STATEWIDE - Leaving the car running? The house unlocked? Your wallet sitting on a park bench? No worries! New Jersey is apparently safer, with less crime. The number of criminal acts dropped by 5 percent or so last year, the State Police reports. Violent crime was down around 4 percent and the crime index has dropped by more than 25 percent in the last six years, according to early data, the Attorney General reports. Murders are slightly up and rapes are up by 7 percent, but other stuff is down. Collectively, apparently, good news.
BELLEVILLE - Couldn't get to D.C. for to see the cherry blossoms? You're in luck, but act fast. This Essex County town prides itself on having nearly 8,000 cherry blossom trees, triple the number in our nation's capital. At least for now, at this moment, many of these delicate flowering trees are in glorious bloom.

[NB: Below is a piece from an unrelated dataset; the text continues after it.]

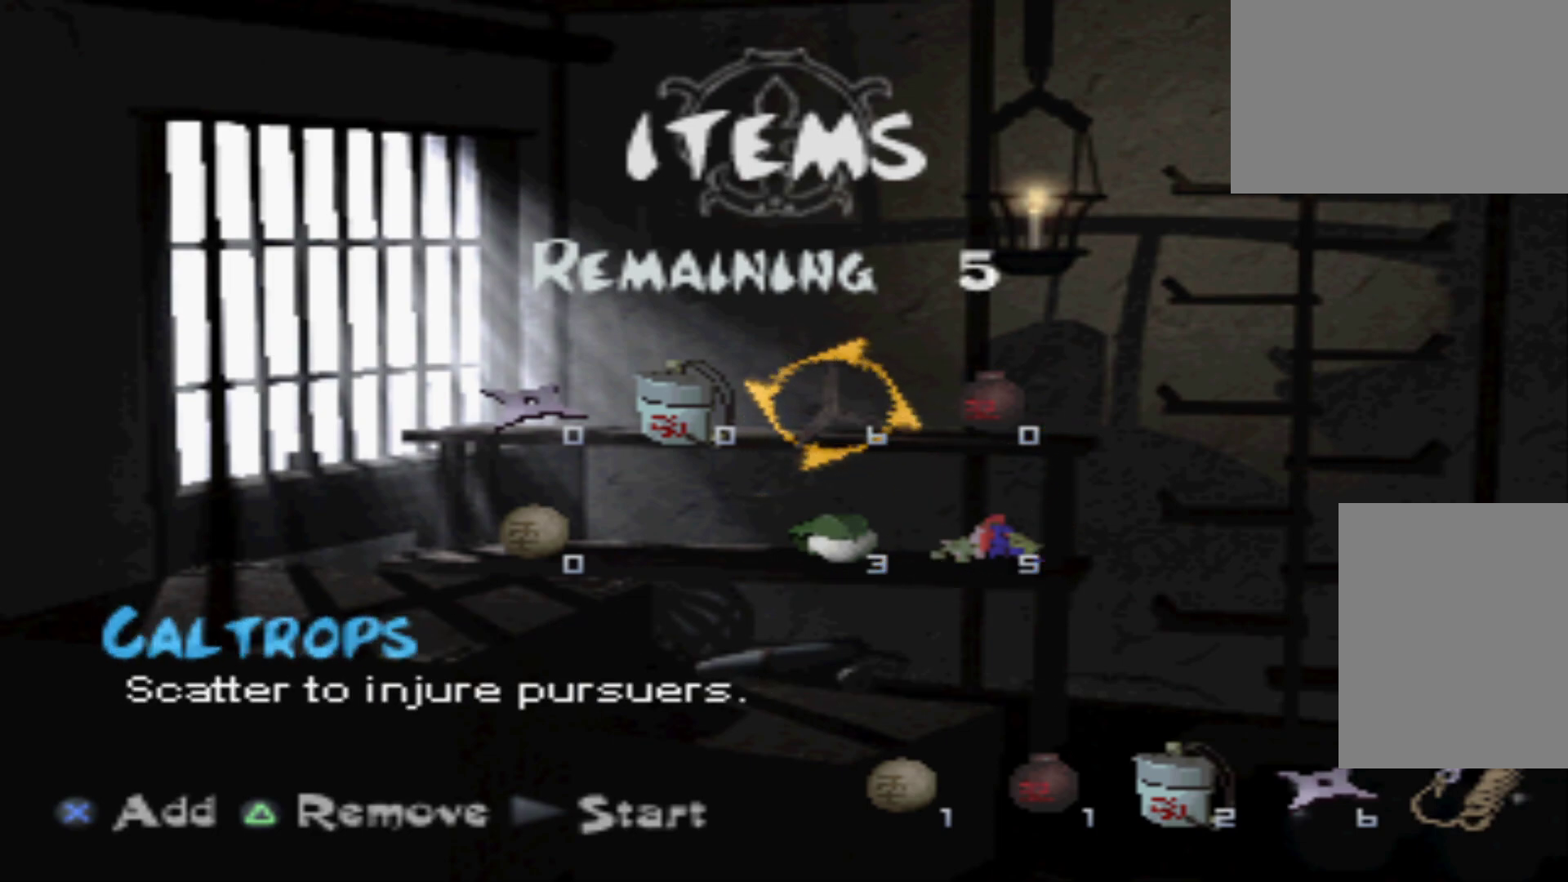
{"buttons": [], "events": []}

Skip work, ignore the kids and blow through all those red lights, as this once-a-year spectacle will be gone within days, or perhaps by lunch.
IN OTHER IMPORTANT NEWS
KNOXVILLE - Assume the class runs from 9-5, when University of Tennessee students can learn all about Dolly Parton as part of an honors history class. Called "Dolly's America," students are actually earning real college credit to learn all about the well-endowed singer. The school attempts to justify this Mickey Mouse course as, ahem, "a lens through which to examine modern Appalachian culture." Can't wait for the chapter in which the class studies the movie "Rhinestone," and the talent duo of Dolly and Sly Stallone. Where else can you find writing like: "All right, we'll go to your place and you can show me your organ. But I'm warnin' you, it'd best be havin' music comin' out of it."
THIS DAY IN HISTORY
A very busy Massachusetts Legislature on this day in 1989, declaring it "New Kids on the Block Day."
WORD OF THE DAY
Lacuna - [luh-kyoo-nuh] - noun
Definition: a gap of missing part in a logical argument
Example: My essay was considered by the professor as nothing less than an astonishing lacuna in basic understanding.